A gene carried on one of the multicopy plasmids commonly used for cloning and expressing foreign proteins in E. coli usually has a copy number of more than 20 copies/cell. Even low copy number plasmids (e.g., pACYC177 and pLG339) generally exist at 6-10 copies per cell. The expression of even minute amounts of some foreign proteins can kill host cells (see Meth. Enzymol. 185:63-65, ed. D. Goeddel, 1990). For this reason, it would be advantageous to reliably limit the copy number of genes encoding such toxic gene products, such as by integrating the gene into the bacterial chromosome at one or a small number of copies per cell. For example, such a system would allow one to make more representative cDNA expression libraries in bacterial hosts if the high-copy expression of one or more of the cDNAs in the library could kill the bacterial host or cause it to grow poorly.
Chromosomal integration of genes encoding heterologous polypeptides would also be advantageous as an alternative means for expression of foreign proteins in bacterial host cells. Multicopy vectors are often unstable and require the use of antibiotics in the growth medium for maintenance. Present methods of integrating foreign genes into the bacterial chromosome suffer from inefficiency, the inability to control the site of integration of the foreign gene, and/or the inability to control the copy number of the integrated gene. Most importantly, all efforts to date to create recombinant DNA constructs on the bacterial chromosome, wherein a bacterial promoter is fused to a heterologous gene, have involved the creation of viral or plasmid intermediates carrying the construct. Because such intermediates replicate at high copy number, they may be difficult or even impossible to recover in cases where the foreign gene product is toxic to the bacterial cell.

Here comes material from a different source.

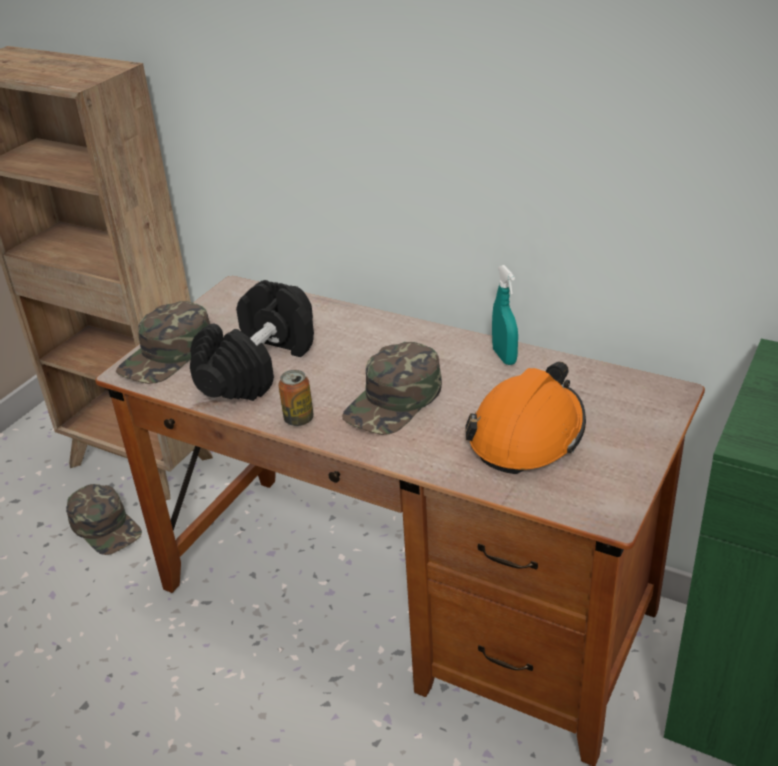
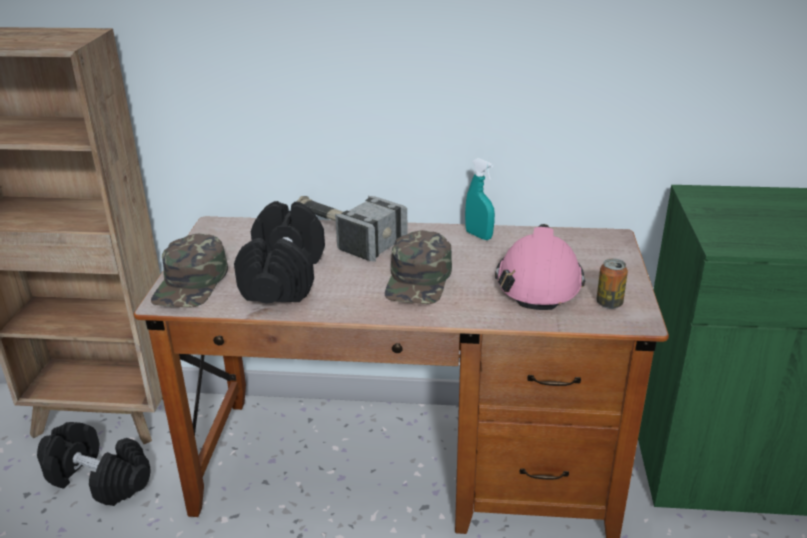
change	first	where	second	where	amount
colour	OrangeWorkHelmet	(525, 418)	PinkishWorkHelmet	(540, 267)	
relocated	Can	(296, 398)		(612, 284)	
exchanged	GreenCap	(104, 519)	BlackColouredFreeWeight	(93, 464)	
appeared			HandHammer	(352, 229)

Previous methods for achieving the integration of foreign genes into the chromosome of a bacterial host include the use of phage .lambda. vectors. The phage DNA in circular form is inserted linearly into the bacterial chromosome by a single site specific recombination between a phage attachment site (att P), 240 bases long, and a bacterial attachment site (att B), only 25 bases long. The two sites have 15 bases in common. This site-specific recombination event is catalyzed by a special integrase, specified by the phage gene INT (Virology, 2nd ed., R. Dulbecco and H. Ginsberg, eds., Philadelphia: Lippincott, pp. 56-57 (1985)).
Phage vectors which are INT.sup.- can be integrated into the chromosome in a normal fashion as long as integrase is supplied in trans, e.g., by an INT.sup.+ helper phage (see, e.g., Borck et al. (1976) Molec. Gen. Genet. 146:199-207).
Phage vectors which are both att.sup.- and INT.sup.- can likewise be integrated into the bacterial chromosome as double lysogens by using att.sup.+INT.sup.+ helper phage. Double lysogens formed by linkage of the prophages at the bacterial attachment site are integrated into the chromosome by general bacterial recombination between homologous sequences on the defective phage and on the helper phage (see, e.g., Struhl et al. (1976) Proc. Natl. Acad. Sci. USA 73:1471-1475). Similarly, it is also possible to integrate non-replicating colE1 replicons into the genome of polA strains of E. coli by means of recombination between the host chromosome and homologous sequences carried by the plasmid vector (Greener and Hill (1980) J. Bacteriol. 144:312-321).